(Page-level text extractions)
+++
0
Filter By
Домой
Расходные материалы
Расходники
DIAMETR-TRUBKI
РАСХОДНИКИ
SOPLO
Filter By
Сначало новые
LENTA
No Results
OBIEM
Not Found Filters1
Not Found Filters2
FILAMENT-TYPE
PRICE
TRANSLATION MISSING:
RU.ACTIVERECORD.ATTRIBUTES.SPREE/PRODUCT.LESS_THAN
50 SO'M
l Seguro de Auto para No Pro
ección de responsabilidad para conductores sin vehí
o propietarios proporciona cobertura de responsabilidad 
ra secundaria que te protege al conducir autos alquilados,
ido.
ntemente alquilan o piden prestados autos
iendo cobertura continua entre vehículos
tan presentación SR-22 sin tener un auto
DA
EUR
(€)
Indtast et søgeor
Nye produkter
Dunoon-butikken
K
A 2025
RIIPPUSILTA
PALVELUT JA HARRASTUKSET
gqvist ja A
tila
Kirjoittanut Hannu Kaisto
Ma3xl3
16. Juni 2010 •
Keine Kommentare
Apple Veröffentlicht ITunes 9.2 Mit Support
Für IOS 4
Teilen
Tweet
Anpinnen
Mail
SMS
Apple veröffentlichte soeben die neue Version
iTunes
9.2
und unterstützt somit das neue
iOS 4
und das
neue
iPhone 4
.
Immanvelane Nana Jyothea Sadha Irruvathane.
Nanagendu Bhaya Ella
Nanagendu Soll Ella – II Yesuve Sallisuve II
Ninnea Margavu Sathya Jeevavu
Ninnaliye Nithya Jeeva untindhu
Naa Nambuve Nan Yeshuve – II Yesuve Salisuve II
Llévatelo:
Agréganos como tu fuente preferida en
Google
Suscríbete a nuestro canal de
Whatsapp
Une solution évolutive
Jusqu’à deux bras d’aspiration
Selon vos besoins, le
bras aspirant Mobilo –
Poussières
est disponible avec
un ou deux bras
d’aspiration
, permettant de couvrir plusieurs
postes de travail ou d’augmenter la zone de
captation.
+++
Reproduce every line of the data above, swapping each occurrence of "Filter By" for "Sort By" and leaving everything else unchanged.

0
Sort By
Домой
Расходные материалы
Расходники
DIAMETR-TRUBKI
РАСХОДНИКИ
SOPLO
Sort By
Сначало новые
LENTA
No Results
OBIEM
Not Found Filters1
Not Found Filters2
FILAMENT-TYPE
PRICE
TRANSLATION MISSING:
RU.ACTIVERECORD.ATTRIBUTES.SPREE/PRODUCT.LESS_THAN
50 SO'M
l Seguro de Auto para No Pro
ección de responsabilidad para conductores sin vehí
o propietarios proporciona cobertura de responsabilidad 
ra secundaria que te protege al conducir autos alquilados,
ido.
ntemente alquilan o piden prestados autos
iendo cobertura continua entre vehículos
tan presentación SR-22 sin tener un auto
DA
EUR
(€)
Indtast et søgeor
Nye produkter
Dunoon-butikken
K
A 2025
RIIPPUSILTA
PALVELUT JA HARRASTUKSET
gqvist ja A
tila
Kirjoittanut Hannu Kaisto
Ma3xl3
16. Juni 2010 •
Keine Kommentare
Apple Veröffentlicht ITunes 9.2 Mit Support
Für IOS 4
Teilen
Tweet
Anpinnen
Mail
SMS
Apple veröffentlichte soeben die neue Version
iTunes
9.2
und unterstützt somit das neue
iOS 4
und das
neue
iPhone 4
.
Immanvelane Nana Jyothea Sadha Irruvathane.
Nanagendu Bhaya Ella
Nanagendu Soll Ella – II Yesuve Sallisuve II
Ninnea Margavu Sathya Jeevavu
Ninnaliye Nithya Jeeva untindhu
Naa Nambuve Nan Yeshuve – II Yesuve Salisuve II
Llévatelo:
Agréganos como tu fuente preferida en
Google
Suscríbete a nuestro canal de
Whatsapp
Une solution évolutive
Jusqu’à deux bras d’aspiration
Selon vos besoins, le
bras aspirant Mobilo –
Poussières
est disponible avec
un ou deux bras
d’aspiration
, permettant de couvrir plusieurs
postes de travail ou d’augmenter la zone de
captation.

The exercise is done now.